Every line below that carries the word "output" needs to be copied.

-- PROVIDED DATA follows --

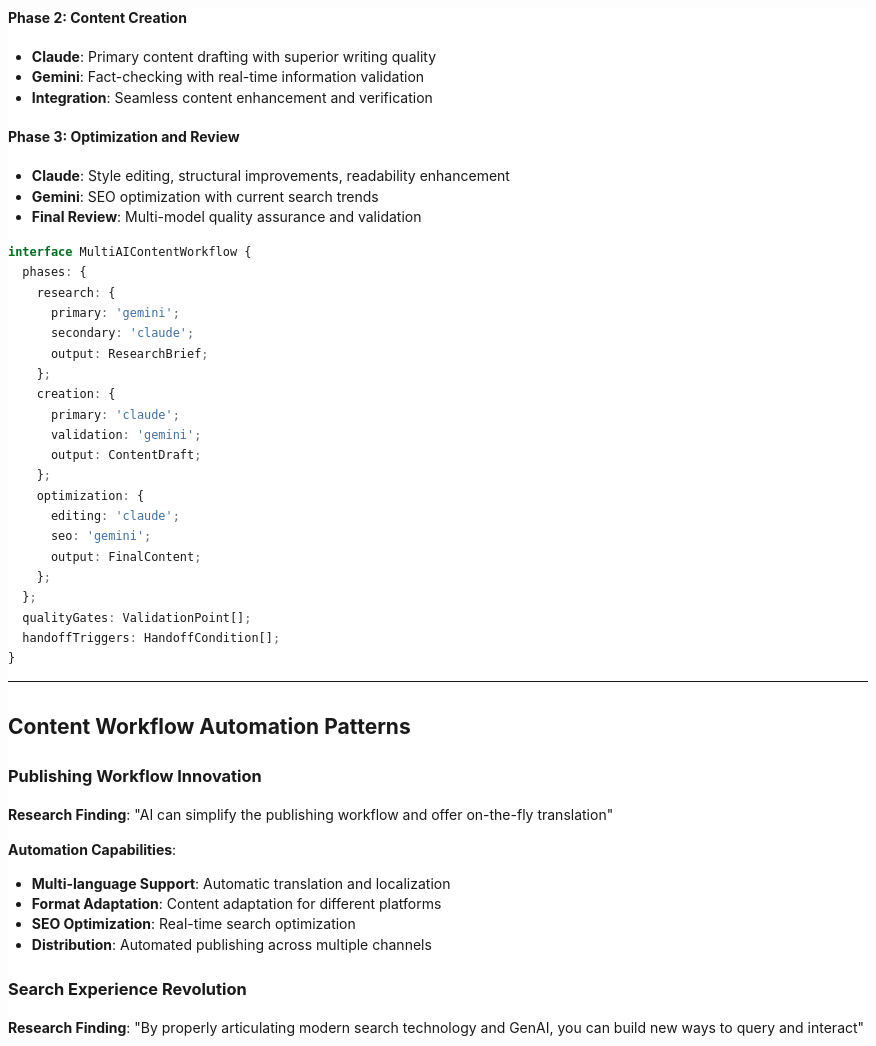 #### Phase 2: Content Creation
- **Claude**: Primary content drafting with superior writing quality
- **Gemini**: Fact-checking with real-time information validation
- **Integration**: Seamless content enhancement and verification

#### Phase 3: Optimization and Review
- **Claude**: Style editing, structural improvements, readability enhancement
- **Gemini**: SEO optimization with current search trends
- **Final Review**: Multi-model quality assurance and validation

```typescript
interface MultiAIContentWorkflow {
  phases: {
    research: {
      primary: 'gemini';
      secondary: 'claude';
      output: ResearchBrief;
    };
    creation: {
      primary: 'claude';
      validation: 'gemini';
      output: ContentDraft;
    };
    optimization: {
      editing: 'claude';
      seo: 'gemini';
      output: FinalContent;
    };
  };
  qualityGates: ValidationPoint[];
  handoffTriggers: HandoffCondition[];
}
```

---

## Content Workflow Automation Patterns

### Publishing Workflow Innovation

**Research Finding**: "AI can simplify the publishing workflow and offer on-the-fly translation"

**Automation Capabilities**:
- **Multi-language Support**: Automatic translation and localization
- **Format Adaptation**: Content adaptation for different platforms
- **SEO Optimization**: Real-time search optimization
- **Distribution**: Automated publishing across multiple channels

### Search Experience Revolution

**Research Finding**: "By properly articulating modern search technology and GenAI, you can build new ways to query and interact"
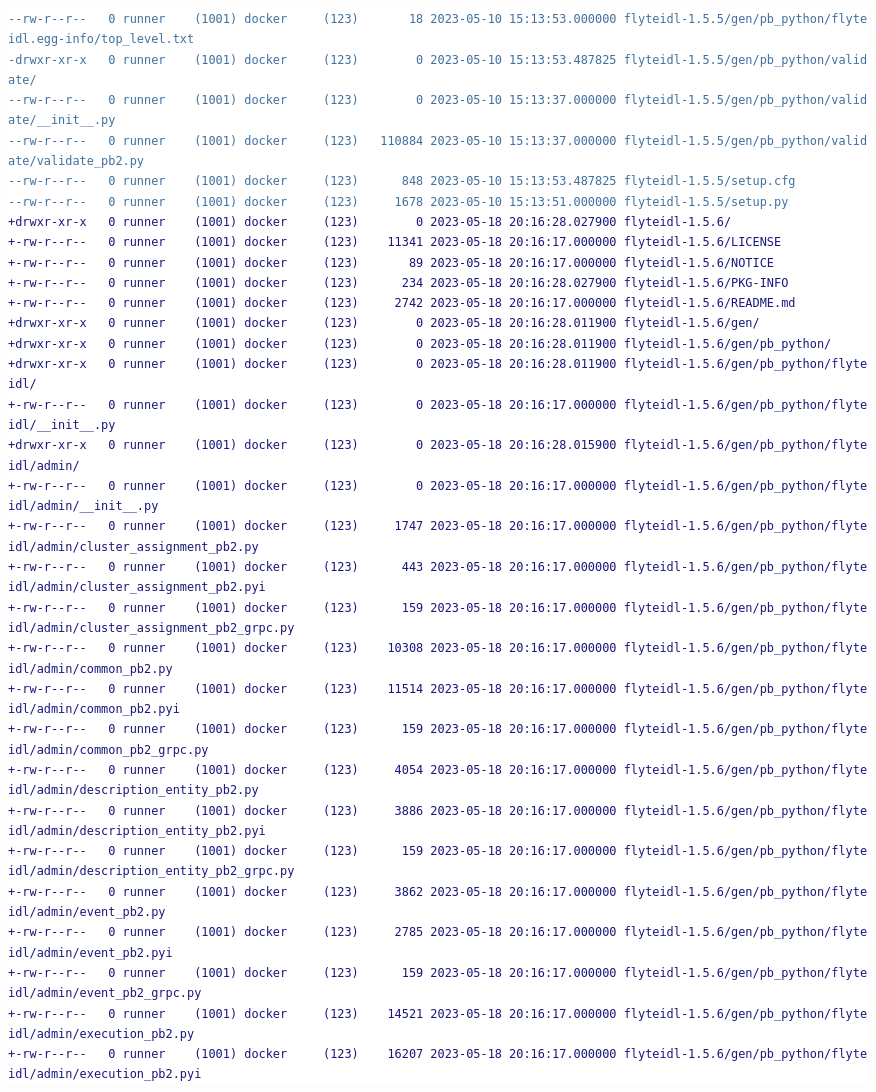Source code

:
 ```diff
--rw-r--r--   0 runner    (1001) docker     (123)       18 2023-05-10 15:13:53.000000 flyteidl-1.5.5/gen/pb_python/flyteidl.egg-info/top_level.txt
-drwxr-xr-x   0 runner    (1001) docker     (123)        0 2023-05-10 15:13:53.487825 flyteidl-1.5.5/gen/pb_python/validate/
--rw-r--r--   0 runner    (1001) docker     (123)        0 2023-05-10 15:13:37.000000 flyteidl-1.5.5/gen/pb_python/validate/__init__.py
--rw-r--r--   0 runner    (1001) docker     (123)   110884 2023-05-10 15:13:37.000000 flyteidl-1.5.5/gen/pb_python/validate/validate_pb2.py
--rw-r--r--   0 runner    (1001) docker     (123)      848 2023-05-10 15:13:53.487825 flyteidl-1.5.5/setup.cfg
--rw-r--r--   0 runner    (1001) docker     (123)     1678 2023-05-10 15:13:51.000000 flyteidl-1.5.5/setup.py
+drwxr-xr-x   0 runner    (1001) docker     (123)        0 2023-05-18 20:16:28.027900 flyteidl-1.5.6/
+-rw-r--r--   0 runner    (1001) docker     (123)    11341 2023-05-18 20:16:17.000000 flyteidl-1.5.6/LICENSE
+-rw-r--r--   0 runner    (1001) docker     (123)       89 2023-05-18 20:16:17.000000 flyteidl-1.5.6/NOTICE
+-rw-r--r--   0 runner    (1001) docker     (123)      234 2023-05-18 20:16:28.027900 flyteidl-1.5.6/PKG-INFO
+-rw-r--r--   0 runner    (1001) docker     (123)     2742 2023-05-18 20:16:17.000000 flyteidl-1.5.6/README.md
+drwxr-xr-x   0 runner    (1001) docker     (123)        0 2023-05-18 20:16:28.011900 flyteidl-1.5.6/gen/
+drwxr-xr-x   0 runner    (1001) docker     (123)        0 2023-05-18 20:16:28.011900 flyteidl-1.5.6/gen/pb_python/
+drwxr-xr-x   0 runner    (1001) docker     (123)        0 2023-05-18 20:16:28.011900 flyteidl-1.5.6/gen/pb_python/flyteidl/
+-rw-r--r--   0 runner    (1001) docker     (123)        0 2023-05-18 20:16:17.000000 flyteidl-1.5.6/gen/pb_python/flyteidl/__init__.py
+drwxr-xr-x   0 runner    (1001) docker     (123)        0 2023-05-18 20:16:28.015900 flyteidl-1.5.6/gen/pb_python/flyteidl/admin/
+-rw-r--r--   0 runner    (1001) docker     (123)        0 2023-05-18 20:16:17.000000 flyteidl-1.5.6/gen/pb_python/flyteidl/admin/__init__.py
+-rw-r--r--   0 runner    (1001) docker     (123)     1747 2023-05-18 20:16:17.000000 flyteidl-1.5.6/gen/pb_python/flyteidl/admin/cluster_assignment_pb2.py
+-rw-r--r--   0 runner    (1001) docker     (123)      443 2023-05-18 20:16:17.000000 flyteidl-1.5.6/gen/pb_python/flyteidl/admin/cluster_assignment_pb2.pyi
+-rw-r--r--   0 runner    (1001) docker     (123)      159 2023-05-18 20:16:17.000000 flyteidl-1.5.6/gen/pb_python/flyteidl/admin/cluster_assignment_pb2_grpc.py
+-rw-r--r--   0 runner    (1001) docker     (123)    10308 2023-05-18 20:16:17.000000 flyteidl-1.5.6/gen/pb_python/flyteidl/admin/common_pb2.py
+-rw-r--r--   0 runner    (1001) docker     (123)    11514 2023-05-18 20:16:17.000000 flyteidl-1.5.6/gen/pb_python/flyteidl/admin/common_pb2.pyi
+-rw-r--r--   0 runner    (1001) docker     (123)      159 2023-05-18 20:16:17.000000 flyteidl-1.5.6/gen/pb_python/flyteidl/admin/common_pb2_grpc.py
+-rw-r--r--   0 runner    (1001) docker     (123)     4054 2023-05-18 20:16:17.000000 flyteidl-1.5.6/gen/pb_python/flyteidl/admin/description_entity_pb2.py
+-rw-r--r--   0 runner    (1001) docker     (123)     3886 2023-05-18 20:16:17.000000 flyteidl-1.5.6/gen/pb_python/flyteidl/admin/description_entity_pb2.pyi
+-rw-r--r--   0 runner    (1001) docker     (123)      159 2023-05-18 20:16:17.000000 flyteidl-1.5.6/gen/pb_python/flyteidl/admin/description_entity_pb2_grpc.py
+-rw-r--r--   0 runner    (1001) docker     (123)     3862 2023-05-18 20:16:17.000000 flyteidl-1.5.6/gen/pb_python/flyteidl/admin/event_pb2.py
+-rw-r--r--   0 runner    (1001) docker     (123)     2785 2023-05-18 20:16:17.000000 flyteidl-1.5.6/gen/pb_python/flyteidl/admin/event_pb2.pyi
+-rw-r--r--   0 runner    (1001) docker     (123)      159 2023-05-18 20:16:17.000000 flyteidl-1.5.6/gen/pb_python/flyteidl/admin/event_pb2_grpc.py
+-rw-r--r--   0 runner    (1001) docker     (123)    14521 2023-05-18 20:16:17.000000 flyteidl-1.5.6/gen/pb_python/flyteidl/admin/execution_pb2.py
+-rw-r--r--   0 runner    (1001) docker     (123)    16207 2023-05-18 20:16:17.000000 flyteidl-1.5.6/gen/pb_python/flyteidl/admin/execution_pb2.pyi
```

-- PROVIDED DATA concluded --

SOLUTION -
      output: ResearchBrief;
      output: ContentDraft;
      output: FinalContent;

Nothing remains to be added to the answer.